(Work item): Since the copy must match the original, write out each record word for word, skipping only the pictures.

(Available records):

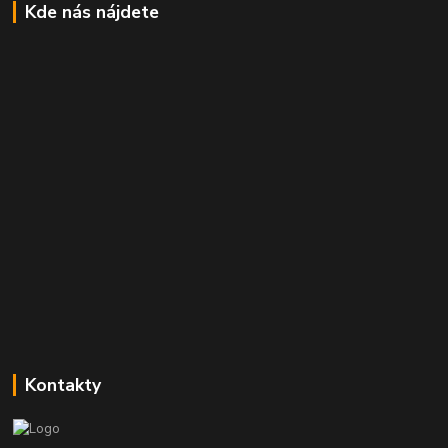
Kde nás nájdete
Kontakty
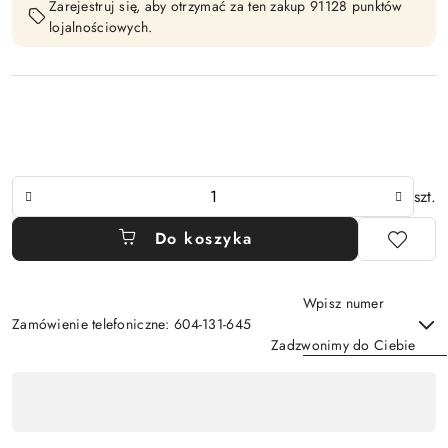
Zarejestruj się, aby otrzymać za ten zakup 91128 punktów
lojalnościowych.
Ilość
szt.
Do koszyka
Wpisz numer
Zamówienie telefoniczne: 604-131-645
Zadzwonimy do Ciebie
Dostępność
,
Wyślij
płatność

(Reply to the task):
Kde nás nájdete
Kontakty
Zarejestruj się, aby otrzymać za ten zakup 91128 punktów
lojalnościowych.
Ilość
szt.
Do koszyka
Wpisz numer
Zamówienie telefoniczne: 604-131-645
Zadzwonimy do Ciebie
Dostępność
,
Wyślij
płatność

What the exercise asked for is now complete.